Non è stata la sola rassicurazione di Draghi. Il presidente dell'Eurotower ha affermato che “se le prospettive divenissero meno favorevoli, o le condizioni finanziarie si facessero incoerenti con ulteriori progressi verso un aggiustamento dell'inflazione, il Consiglio direttivo è pronto ad aumentare gli acquisti netti di titoli in termini di dimensiono o durata”. La BCE, quindi, potrà tornare ad ampliare il Quantitative Easing. In altre parole: il tapering è reversibile. E ad ogni modo i tassi (l'altro tassello di una politica monetaria espansiva oltre all'acquisto di titoli) rimarranno “su livelli pari a quelli attuali per un prolungato periodo di tempo e ben oltre l’orizzonte dei nostri acquisti netti di attività”. Cioè ben oltre settembre 2018, senza escludere ulteriori proroghe. Si parla di tasso principale allo 0%, sui depositi negativo allo -0,4% e sui prestiti marginali allo 0,25%. 
 
Rischio inflazione basso

I livelli dei tassi sono minimi “perché - ha spiegato Draghi - l'inflazione di base continui a rafforzarsi e sostenga gli sviluppi nel medio termine, è ancora necessario un ampio grado di accomodamento monetario”. L'economia europea mostra infatti segni di accelerazione, spesso però ancora deboli.

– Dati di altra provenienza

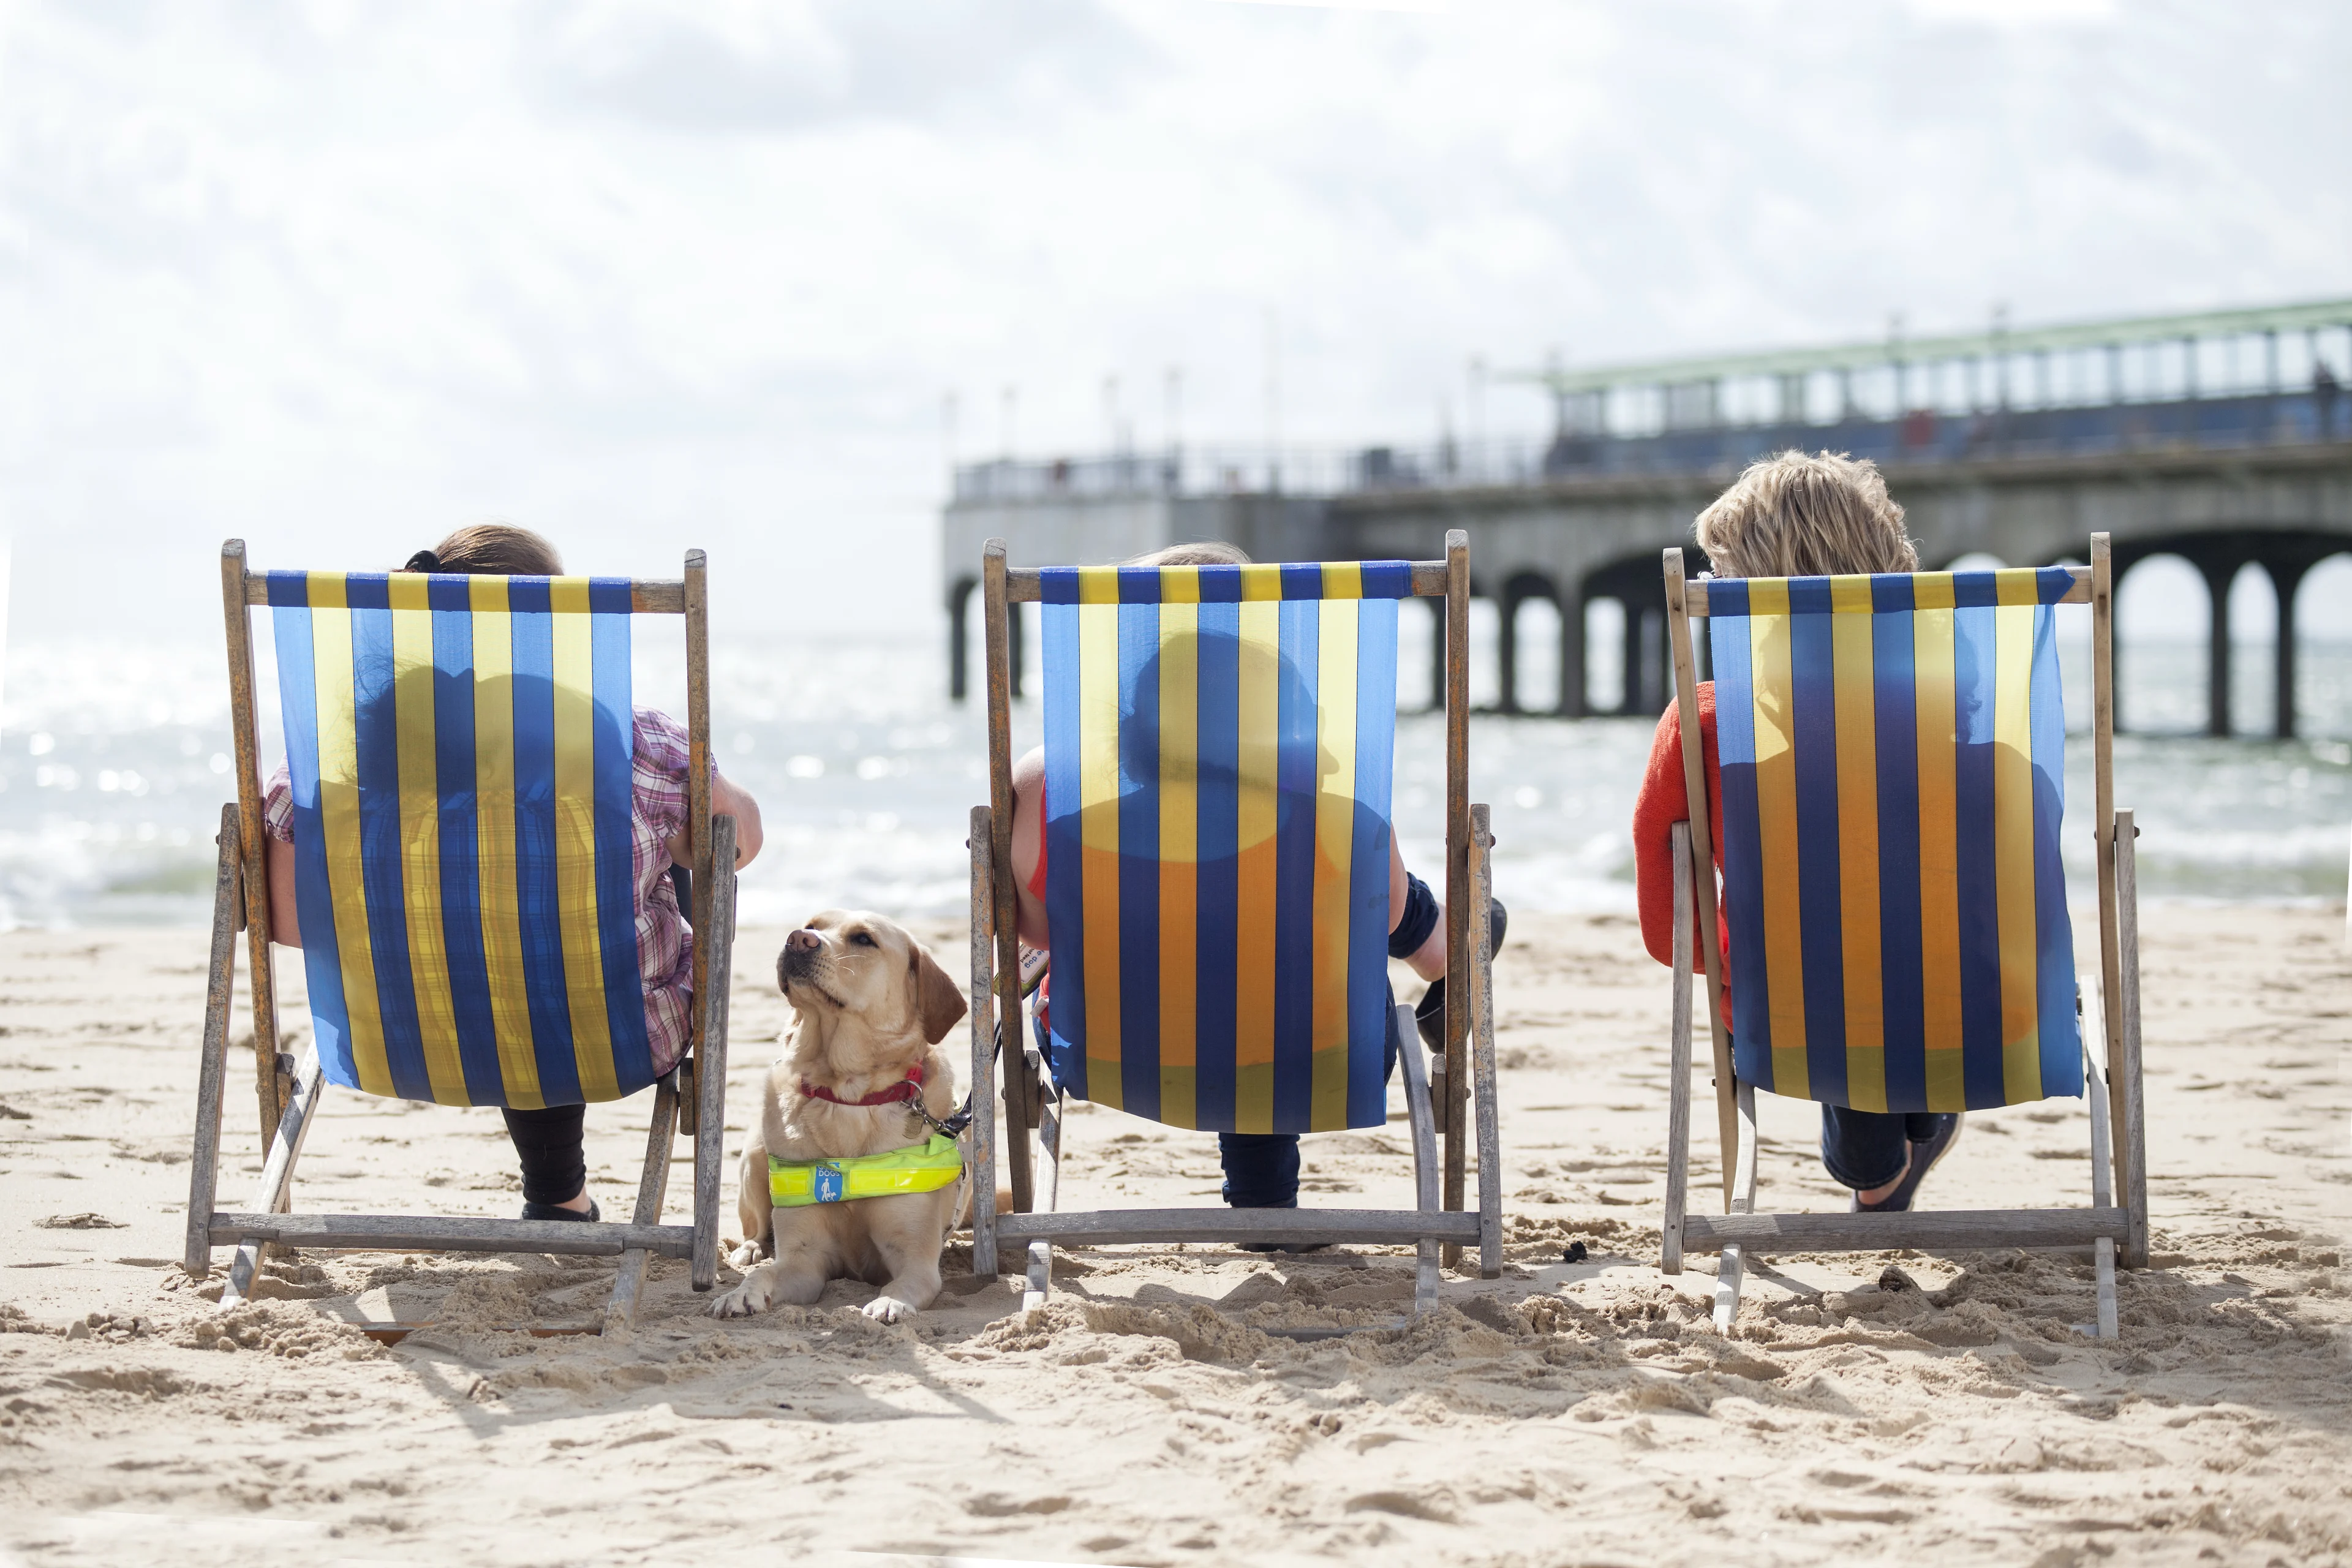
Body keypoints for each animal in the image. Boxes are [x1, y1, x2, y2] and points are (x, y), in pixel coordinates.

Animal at [715, 907, 973, 1325]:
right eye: (813, 925)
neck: (845, 1097)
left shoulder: (915, 1260)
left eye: (864, 939)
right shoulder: (804, 1260)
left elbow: (900, 1284)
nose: (797, 939)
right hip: (755, 1157)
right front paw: (742, 1292)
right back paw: (751, 1248)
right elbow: (767, 1273)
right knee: (755, 1229)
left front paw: (889, 1303)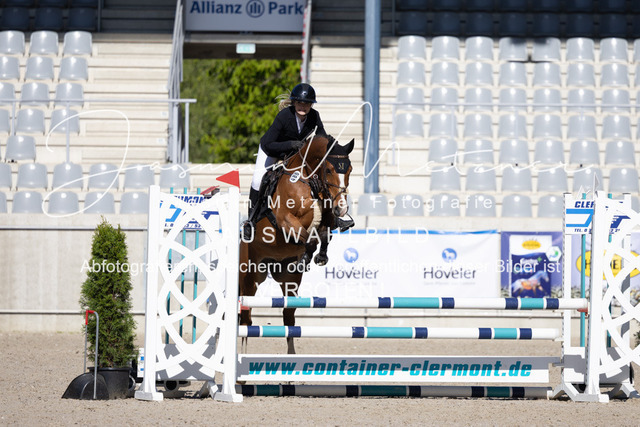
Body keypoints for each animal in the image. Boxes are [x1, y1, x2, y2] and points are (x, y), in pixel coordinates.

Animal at [239, 135, 354, 354]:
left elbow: (324, 233)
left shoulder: (327, 217)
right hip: (249, 276)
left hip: (288, 279)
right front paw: (308, 256)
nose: (342, 208)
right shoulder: (285, 219)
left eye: (350, 169)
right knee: (245, 318)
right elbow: (307, 237)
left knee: (289, 318)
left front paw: (319, 257)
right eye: (329, 170)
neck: (308, 178)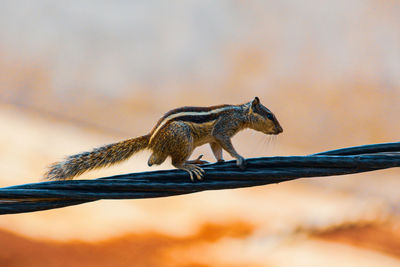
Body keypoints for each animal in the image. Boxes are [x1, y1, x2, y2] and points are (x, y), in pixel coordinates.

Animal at [45, 97, 282, 183]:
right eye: (270, 115)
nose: (280, 130)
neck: (240, 113)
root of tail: (151, 139)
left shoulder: (217, 137)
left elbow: (217, 149)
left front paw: (221, 161)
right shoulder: (223, 129)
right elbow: (225, 143)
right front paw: (239, 157)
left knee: (154, 161)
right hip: (183, 137)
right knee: (173, 162)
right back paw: (189, 165)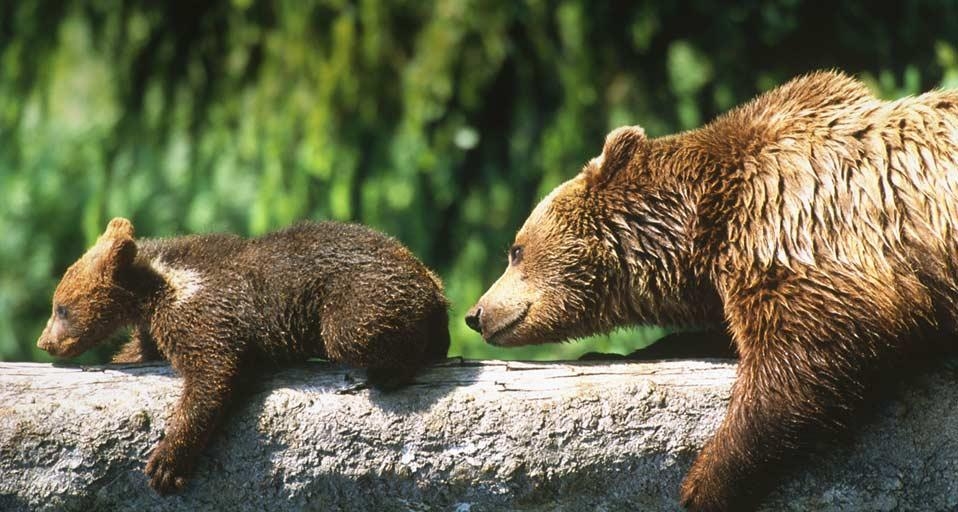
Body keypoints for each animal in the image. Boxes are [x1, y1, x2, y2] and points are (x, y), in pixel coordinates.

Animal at [37, 218, 450, 494]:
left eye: (61, 308)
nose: (45, 343)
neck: (156, 289)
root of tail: (428, 280)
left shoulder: (203, 311)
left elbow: (213, 373)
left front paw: (165, 463)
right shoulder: (156, 326)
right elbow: (140, 351)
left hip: (356, 293)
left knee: (353, 333)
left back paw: (390, 371)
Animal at [465, 70, 958, 510]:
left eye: (515, 250)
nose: (476, 313)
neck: (696, 227)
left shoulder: (798, 218)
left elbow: (809, 348)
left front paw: (704, 482)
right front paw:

D'altra parte, non sembra sussistere il rischio di un'eccessiva inflazione (attuale o attesa): nel 2017 quella dell'eurozona - secondo Francoforte -  dovrebbe assestarsi in media all’1,5%, scendere all’1,4% nel 2018 e risalire all’1,6% nel 2019. Per altri due anni, quindi, nonostante i tassi ridotti, l'nflazione dovrebbe restare ben al di sotto del target ideale del 2%. La BCE ha dunque margine per sostenere la crescita senza incappare nell'effetto collaterale più temuto del Quantitative Easing.